The discussion included how the international temperature community has approached the kelvin redefinition, including: the wording of the redefinition, coordinated effort in determining low uncertainty values for the Boltzmann constant and the extensive preparations underway for realization of the redefinition of the kelvin 2019 (MeP-K-19). Professor Machin introduced some of the leading contributions NPL has made to the kelvin redefinition including; one of the world’s lowest uncertainty determinations of the Boltzmann constant, the world’s lowest uncertainty values of T-T90 (for the MeP-K-19) and wider leadership through the Implementing the new kelvin InK-1 and 2 projects.
Professor Machin also presented NPL’s recent solutions to the challenges of industrial temperature measurement, especially those for harsh environments.

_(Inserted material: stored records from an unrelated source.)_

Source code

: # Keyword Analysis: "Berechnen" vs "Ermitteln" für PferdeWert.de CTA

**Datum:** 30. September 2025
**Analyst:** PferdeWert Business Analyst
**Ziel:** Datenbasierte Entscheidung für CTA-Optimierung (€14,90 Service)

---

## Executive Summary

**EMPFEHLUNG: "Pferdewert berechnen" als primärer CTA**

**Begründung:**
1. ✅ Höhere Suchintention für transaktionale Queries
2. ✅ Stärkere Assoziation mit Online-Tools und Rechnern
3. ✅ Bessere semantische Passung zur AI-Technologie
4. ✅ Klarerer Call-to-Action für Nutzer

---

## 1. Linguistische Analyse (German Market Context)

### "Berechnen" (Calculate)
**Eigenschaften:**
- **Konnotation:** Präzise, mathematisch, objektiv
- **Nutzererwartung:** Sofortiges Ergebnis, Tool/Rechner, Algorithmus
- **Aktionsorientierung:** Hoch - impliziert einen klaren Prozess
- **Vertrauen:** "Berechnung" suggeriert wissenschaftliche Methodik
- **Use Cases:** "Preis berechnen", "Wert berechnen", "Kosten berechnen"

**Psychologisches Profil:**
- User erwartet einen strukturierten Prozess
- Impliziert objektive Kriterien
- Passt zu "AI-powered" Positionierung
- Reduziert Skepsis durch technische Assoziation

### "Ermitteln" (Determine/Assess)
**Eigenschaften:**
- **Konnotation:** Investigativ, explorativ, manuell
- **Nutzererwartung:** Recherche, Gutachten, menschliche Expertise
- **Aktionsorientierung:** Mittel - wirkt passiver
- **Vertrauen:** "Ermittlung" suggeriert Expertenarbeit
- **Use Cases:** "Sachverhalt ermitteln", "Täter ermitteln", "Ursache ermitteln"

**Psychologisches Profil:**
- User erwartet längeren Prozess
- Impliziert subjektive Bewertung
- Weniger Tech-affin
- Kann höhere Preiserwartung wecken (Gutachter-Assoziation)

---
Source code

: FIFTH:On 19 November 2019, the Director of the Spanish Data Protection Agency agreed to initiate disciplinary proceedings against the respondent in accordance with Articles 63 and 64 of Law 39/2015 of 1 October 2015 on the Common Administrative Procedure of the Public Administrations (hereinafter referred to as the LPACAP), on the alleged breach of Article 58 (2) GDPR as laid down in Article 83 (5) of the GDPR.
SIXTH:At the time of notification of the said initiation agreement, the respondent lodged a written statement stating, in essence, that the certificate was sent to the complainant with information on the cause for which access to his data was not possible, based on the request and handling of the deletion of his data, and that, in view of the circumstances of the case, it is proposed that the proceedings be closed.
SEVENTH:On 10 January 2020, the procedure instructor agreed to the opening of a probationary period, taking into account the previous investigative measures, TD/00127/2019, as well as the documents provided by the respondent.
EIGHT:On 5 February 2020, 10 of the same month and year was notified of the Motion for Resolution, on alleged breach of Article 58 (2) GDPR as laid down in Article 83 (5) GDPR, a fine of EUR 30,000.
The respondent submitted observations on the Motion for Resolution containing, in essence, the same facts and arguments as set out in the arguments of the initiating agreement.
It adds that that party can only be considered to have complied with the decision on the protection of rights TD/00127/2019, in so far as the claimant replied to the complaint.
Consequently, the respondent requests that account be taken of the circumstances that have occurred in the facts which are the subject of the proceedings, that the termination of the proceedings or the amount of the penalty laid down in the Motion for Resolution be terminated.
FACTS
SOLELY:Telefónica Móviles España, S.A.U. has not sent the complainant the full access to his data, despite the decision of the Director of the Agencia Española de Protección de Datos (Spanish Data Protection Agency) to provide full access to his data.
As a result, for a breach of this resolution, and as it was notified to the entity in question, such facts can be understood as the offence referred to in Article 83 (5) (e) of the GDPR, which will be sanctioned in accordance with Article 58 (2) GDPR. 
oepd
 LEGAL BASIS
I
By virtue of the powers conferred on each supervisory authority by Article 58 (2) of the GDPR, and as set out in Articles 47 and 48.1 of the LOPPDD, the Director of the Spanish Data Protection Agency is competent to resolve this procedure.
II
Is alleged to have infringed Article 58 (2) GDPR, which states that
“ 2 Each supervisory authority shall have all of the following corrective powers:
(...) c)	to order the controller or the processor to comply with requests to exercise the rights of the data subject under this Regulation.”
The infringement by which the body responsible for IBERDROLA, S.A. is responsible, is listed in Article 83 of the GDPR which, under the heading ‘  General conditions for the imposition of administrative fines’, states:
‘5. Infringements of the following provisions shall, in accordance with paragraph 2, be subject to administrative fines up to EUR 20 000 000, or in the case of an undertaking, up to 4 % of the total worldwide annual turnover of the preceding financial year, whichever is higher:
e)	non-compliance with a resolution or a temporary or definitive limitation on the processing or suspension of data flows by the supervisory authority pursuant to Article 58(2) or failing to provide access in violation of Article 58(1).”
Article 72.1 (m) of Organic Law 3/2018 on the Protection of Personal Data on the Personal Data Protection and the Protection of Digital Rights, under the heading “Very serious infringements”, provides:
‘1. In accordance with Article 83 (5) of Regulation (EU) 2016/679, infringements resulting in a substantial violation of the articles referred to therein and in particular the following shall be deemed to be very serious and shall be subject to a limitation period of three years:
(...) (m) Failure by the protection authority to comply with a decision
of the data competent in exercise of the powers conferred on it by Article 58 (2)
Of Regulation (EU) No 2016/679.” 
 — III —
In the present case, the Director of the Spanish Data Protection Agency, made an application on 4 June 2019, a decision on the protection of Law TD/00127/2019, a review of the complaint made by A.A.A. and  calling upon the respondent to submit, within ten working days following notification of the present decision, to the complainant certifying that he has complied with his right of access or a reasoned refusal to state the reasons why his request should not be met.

The reliable measurement of temperature in hostile environments is problematic due to, for example, sensor degradation, limited access, unknown conditions. Typical contact thermometers can easily drift more than 10 ℃ over periods of hours, whilst drifts in non-contact thermometers and thermal imagers can be more than 50-100 ℃. Even at modest temperatures, unknown surface emissivity, window transmission, and reflected thermal radiation may also affect measurements. The improvements are, in some cases, facilitated through in-situ validation of the temperature measurement, assuring traceability.
Posted Date: 2019/08